We'll start this off with the Bottom Line:
Despite being advertised as a High-Angle paddle, the Surge is suited more to a low angle paddler's needs. Regardless, the Surge is a high quality, light weight addition to your kayaking experience. Whether it be an evening paddle or a multi-day tour, this paddle gets the job done and does it well.
Now for the Surge indepth...
While this paddle is Aqua-Bound's high angle paddle with their widest blade, the blade is not much wider or longer than other brand's low angle paddles. The measurements for the blade are 6.8in wide and 19in long (17.27cm x 48.26cm), about an inch wider and two inches shorter than Aqua-Bound's Swell Paddle, their low angle piece.
The Surge is super lightweight for its class (not comparing to full carbon paddles), and for a touring paddle, weight is an essential thought. Reining in at a mere 29oz (822 grams), the Surge helps to combat fatigue. Think about how many times you pick up your paddle on any given day on the water. With its low numbers, the Surge is a pleasure to hold, lift, push, pull, and repeat for as long as your tour allows.
The fiberglass blades are light, glide well through the water with no flutter, and have outstanding color. I got the Bright Green, which I would call neon or fluorescent yellow, but this isn't a primary art class, and we?re not discussing the color wheel. The off set of blades from the paddle shaft is interesting. At first I didn't know what to think, but in the water, there is no noticeable difference. It seems as if the offset may add to the strength of the joint between the blade and the shaft- although not sure on the science behind that one. One possible drawback in the blades is the lack of reinforcement or extra layers of fiberglass at the tips; this definitely shaves off milligrams and nothing of note has happened in my month of use, but after a bit more time in play, I would not be surprised if the ends of the blades begin show their wear.
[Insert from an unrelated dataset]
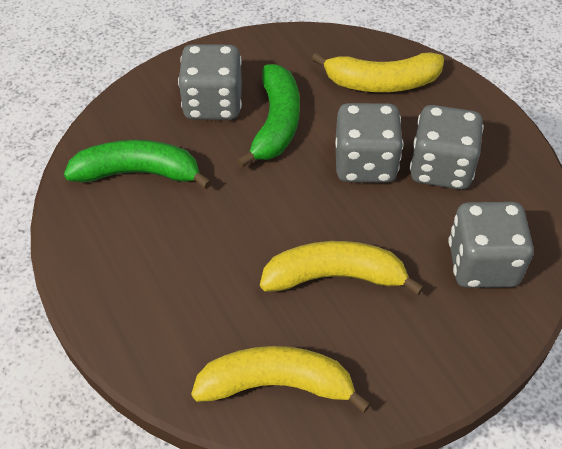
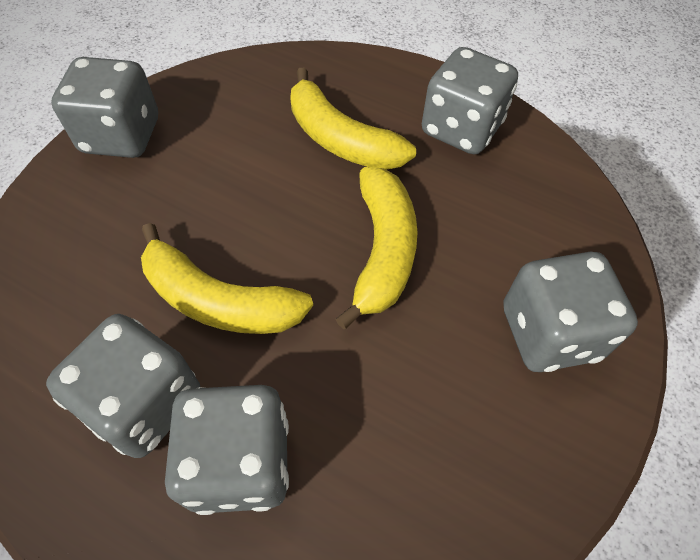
green banana: [64,140,212,189] [237,64,300,168] = 2 -> none = 0
grey dice: [178,44,242,120] [335,103,403,183] [410,105,484,189] [448,202,534,288] = 4 -> [46,314,200,458] [51,57,158,158] [165,385,289,515] [422,47,518,154] [503,252,638,372] = 5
The shaft of the Surge is simple and lightweight. The sturdiness or strength of the shaft never came into question. The two piece design allows you to break it down to stuff it in your boat or the trunk, and the shaft snaps together with the tried and true stainless steel push button and spring in one of three positions- straight, left, or right feather. I have not had any problems, but the push button system has a tendency to get stuck with salt water use, so be sure to stay on top of rinsing your paddle (along with all your gear) after paddling in the salty seas. The shaft is round at the ends and in the center but at the hand placement it is slightly oval-ized. The overall diameter of the shaft is about 3cm, and changing to about 2mm less at the grip, the Surge fit my typically sized hands well, but the difference in the shaft is only slightly noticeable. The drip rings that come with the paddle do a great job (once adjusted) of keeping the water off my skirt and off my hands. The best thing about the drip rings is that they stay put- some tend to slide, but not these guys. With a checkerboard type pattern, I?d guess it has to do with the carbon weave, the shaft of the surge paddle not only stands out from others in my quiver but it also provides an interesting texture for the grip: smooth front to back, but ribbed from side to side; perfect for feathered paddlers.
Bottom Line: Despite being advertised as a High-Angle paddle, the Surge is suited more to a low angle paddler's needs. Regardless, the Surge is a high quality, light weight addition to your kayaking experience. Whether it be an evening paddle or a multi-day tour, this paddle gets the job done and does it well.